Another historical fact given by Giani Jang Singh in his “Amritsar Sifti Da Ghar” (Amritsar: The City of Values), published by the Sikh Itihas Research Board (SGPC) in 1977, claimed that Bulleh Shah (1680-1758) had once visited Harmandar Sahib. Quoting one of his “Qafis”, the author claimed that Bulleh Shah had praised the serving of “langar” (community kitchen) and performance of kirtan in the Sikh shrine. However, no wall of the Sikh Museum of Harmandar Sahib adorns the picture of Bulleh Shah nor is any other historical reference available to authenticate the version of Giani Jang Singh. 
Bulleh Shah was one of the greatest Sufi poets of Punjab and was so unorthodox in his life that he was refused burial in the community graveyard by the Muslim priest after his death. 
Baba Farid (1173 -1266) is another Sufi poet who is considered as the “first poet” of Punjabi language. Nawab Habeeb Jang Bahadur of Hyderabad, direct descendant of Baba Farid, visited Harmandar Sahib during the quadri-centennial celebrations of the installation of Guru Granth Sahib. He was honoured with a “siropa” (robe of honour) by the Shiromani Akali Dal supremo, Mr Parkash Singh Badal. Baba Farid was a mystic and belonged to the radical Sufi Chishti School. He built his poetry on simple expressions based on folk traditions. The Muslim Rababis used to perform kirtan in Harmandar Sahib till the formation of the SGPC in 1925. Ghulam Mohammad Chaand ( from the family of Bhai Mardana) during his recent visit to Amritsar was disheartened to know that he could not perform kirtan in the sanctum sanctorum of Harmandar Sahib like his forefathers did. His paternal uncle, Bhai Chaand, was the “Hazoori Raagi” of the Golden Temple before Partition.

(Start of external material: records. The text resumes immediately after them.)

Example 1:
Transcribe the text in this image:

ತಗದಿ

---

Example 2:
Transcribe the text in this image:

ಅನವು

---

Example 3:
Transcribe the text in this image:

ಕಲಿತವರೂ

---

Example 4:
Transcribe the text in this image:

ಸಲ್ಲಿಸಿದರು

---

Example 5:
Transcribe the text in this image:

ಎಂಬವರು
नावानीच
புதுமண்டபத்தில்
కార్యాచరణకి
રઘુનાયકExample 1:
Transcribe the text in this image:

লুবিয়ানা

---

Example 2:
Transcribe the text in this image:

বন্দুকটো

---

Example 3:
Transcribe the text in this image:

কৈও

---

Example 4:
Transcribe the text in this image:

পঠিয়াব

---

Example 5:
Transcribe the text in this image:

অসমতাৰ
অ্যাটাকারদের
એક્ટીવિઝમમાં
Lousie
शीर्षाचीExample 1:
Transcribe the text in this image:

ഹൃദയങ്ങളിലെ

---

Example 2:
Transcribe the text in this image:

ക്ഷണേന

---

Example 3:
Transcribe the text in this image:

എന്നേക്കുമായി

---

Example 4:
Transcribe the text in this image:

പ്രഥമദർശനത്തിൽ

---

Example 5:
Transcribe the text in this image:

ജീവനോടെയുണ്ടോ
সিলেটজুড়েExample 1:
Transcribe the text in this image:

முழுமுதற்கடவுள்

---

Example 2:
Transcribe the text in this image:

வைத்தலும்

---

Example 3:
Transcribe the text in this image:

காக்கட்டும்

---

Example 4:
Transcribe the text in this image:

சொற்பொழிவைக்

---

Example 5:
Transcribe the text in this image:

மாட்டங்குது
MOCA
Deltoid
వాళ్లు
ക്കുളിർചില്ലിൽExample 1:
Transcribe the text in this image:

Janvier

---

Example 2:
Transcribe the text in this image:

*Frontier Gandhi’s visit* While Dr A.P.J. Abdul Kalam, President of India, visited Harmandar Sahib on the quadri-centennial (400th) celebrations of Guru Granth Sahib, Khan Abdul Gaffar Khan, popularly known as “Frontier Gandhi”, paid obeisance at the Sikh shrine in 1969 to mark the 500th birth anniversary of Guru Nanak Dev. He was bestowed with a “siropa” (robe of honour) by Sant Fateh Singh.



*Pak writer’s view* A Pakistan-based Punjabi writer, Iqbal Qaiser, in his “Historical Sikh Shrines in Pakistan” writes: “Sain Mian Mir Ji was born at Sevastan (Sindh) in 1531 AD. Guru Arjun Dev got the foundation stone of Harmandir Sahib laid by Mian Mir on 1st Magh, Samvat 1647 (3rd January 1588 AD). Mian Mir raised slogans to mourn the martyrdom of Guru Arjun Dev. At the command of Maharaja Ranjit Singh the tomb was repaired, renovated and Rs 500 was granted from the royal exchequer. Maharaja used to come to the fair every year and made large contributions”.

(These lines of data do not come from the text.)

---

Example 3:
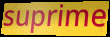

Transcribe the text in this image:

suprime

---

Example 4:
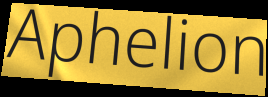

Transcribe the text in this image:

Aphelion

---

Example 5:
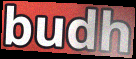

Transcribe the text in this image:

budh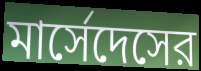
মার্সেদেসের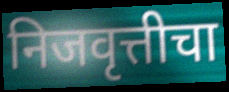
निजवृत्तीचा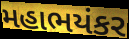
મહાભયંકર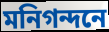
মনিগন্দনেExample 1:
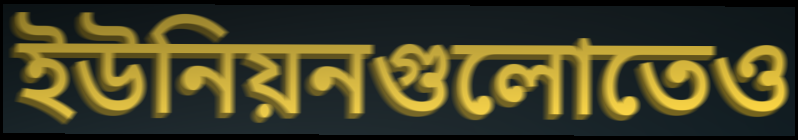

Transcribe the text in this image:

ইউনিয়নগুলোতেও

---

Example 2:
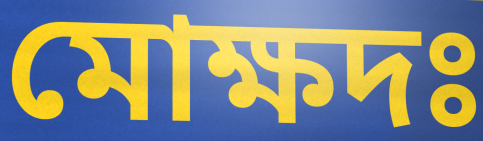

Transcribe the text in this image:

মোক্ষদঃ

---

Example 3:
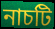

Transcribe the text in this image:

নাচটি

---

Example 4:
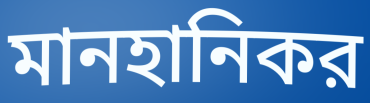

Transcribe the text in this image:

মানহানিকর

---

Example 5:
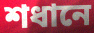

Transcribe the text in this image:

শধানেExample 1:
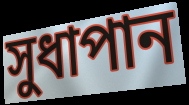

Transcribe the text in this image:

সুধাপান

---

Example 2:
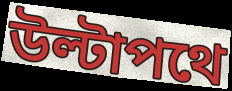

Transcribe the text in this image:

উল্টাপথে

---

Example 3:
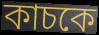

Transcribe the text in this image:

কাচকে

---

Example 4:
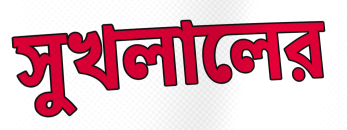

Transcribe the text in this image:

সুখলালের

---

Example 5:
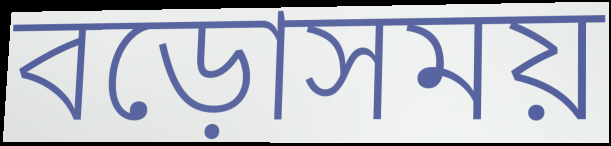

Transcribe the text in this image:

বড়োসময়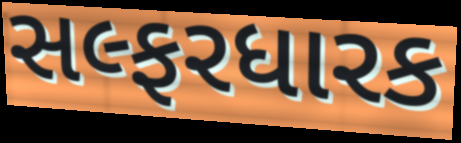
સલ્ફરધારક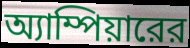
অ্যাম্পিয়ারের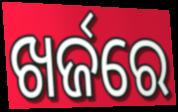
ଖର୍ଜରେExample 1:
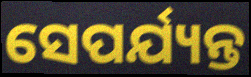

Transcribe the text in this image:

ସେପର୍ଯ୍ୟନ୍ତ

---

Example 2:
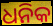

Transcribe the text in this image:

ଧନିକ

*Pir Syed Mohammad Ryan Chisti, Gaddi Nassin Ajmer Sharif:* “Visit to this gurdwara gave a feeling that it is an abode of God.” 
*Dr M.Rahman, Administrator, Punjab Wakf Board:* “A unique experience of its own kind. It is a place of total edification and unparallelled upliftment.” 
*A.A. Siddiqui, former DGP, Punjab: *“It is amazing to see peace and tranquility in such a sea of humanity where everyone is busy in talking to God through his greatest prophet of peace, Guru Nanak. God bless all of us through the divine blessings of the Guru. Amen.” *Aitzaz Hasan, Member, National Assembly, Pakistan:* “This is a sacred soil — sacred to all humanity — to all peoples, nations and religions. This is a place where light that lit up the path to all religions — Muslims, Hindus and Christians — originated.”


*Earliest tradition* 
The renowned Sikh historian and author of “The Golden Temple: Past and Present”, writes: “According to the earliest Sikh tradition, the foundation stone of the Harmander was laid by Guru Arjan himself. A mason, so goes the story, accidentally displaced the brick (the foundation stone). On seeing this, the Guru prophesized that the foundation would be laid again in the near future. This version of Bhai Santokh Singh is carried by almost all subsequent Sikh sources right up to the twentieth century ….” 
The author further writes: “The story of Mian Mir having laid foundation of Harmander appears amongst the Persian sources for the first time in Bute Shah’s, ‘Tawarikh-I-Punjab’… The real objective of the author (Bute Shah) was to eradicate any chance of animosity between Sikhs and Muslims after fall of Sikh Kingdom…” “The first recorded reference to this version in European sources is to be met immediately in, “The Punjab notes and queries”. It records: ‘The foundation stone was laid by Mian Mir...’ The contributor of the entry, E. Nicholl, (Secretary, Municipal Committee, Amritsar) does not cite any authority, he merely states the facts”.


----------